The basic pretense of pseudo-community is the denial of individual differences. The members pretend – act as if – they all have the same belief in Jesus Christ, the same understanding of the Russians, even the same life history. One of the characteristics of pseudo-community is that people tend to speak in generalities. “Divorce is a miserable experience,” they will say. Or “One has to trust one’s instincts.” Or “We need to accept that our parents did the best they could.” Or “Once you’ve found God, then you don’t need to be afraid anymore.” Or “Jesus has saved us from our sins.”
Another characteristic of pseudo-community is that the members will let one another get away with such blanket statements. Individuals will think to themselves, I found God twenty years ago and I’m still scared, but why let the group know that? To avoid the risk of conflict they keep their feelings to themselves and even nod in agreement, as if a speaker has uttered some universal truth. Indeed, the pressure to skirt any kind of disagreement may be so great that even the very experienced communicators in the group – who know perfectly well that speaking in generalities is destructive to genuine communication – may be inhibited from challenging what they know is wrong...
In my experience most groups that refer to themselves as “communities” are, in fact, pseudo-communities. Think about whether the expression of individual differences is encouraged or discouraged, for instance, in the average church congregation.
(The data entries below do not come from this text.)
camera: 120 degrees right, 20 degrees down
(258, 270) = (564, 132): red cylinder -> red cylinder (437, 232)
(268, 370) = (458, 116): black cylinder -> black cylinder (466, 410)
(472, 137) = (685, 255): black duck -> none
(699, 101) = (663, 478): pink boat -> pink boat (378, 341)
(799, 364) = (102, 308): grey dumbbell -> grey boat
Is the kind of conformism I have described in the first stage of community-making the norm or the exception in our society?
...Often all that is required is to challenge the platitudes or generalizations. When Mary says, “Divorce is a terrible thing,” I am likely to comment: “Mary, you’re making a generalization. I hope you don’t mind my using you as an example for the group, but one of the things people need to learn to communicate well is how to speak personally – how to use ‘I’ and ‘my’ statements. I wonder if you couldn’t rephrase your statement to ‘My divorce was a terrible thing for me.’”...
Once individual differences are not only allowed but encouraged to surface in some such way, the group almost immediately moves to the second stage of community development: chaos.


excerpt from: Scott Peck (1987) The Different Drum.